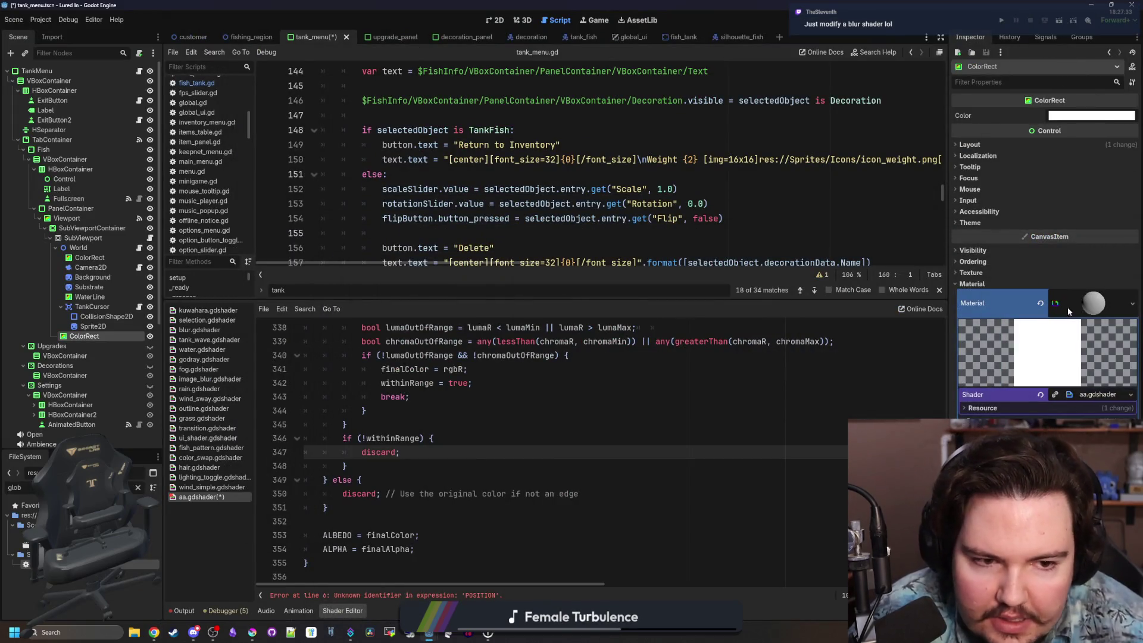
Clear the ColorRect's material, delete the ColorRect node, and save tank_menu.
{"action": "left_click", "coordinate": [1041, 305]}
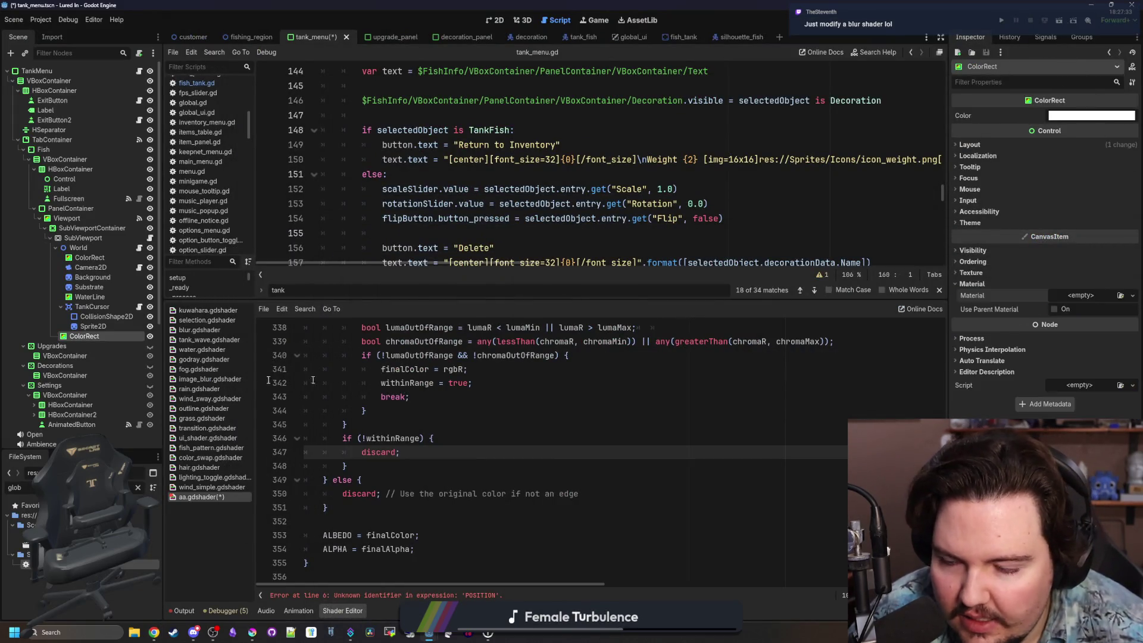
{"action": "right_click", "coordinate": [128, 339]}
{"action": "left_click", "coordinate": [177, 582]}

☆ ☆ ☆ ☆ ☆ ☆ ☆

- [WHAT IS BEING ASKED]:
Gather from the data above every line with the string "action".

- [RESULT OF THE EXERCISE]:
{"action": "left_click", "coordinate": [1041, 305]}
{"action": "right_click", "coordinate": [128, 339]}
{"action": "left_click", "coordinate": [177, 582]}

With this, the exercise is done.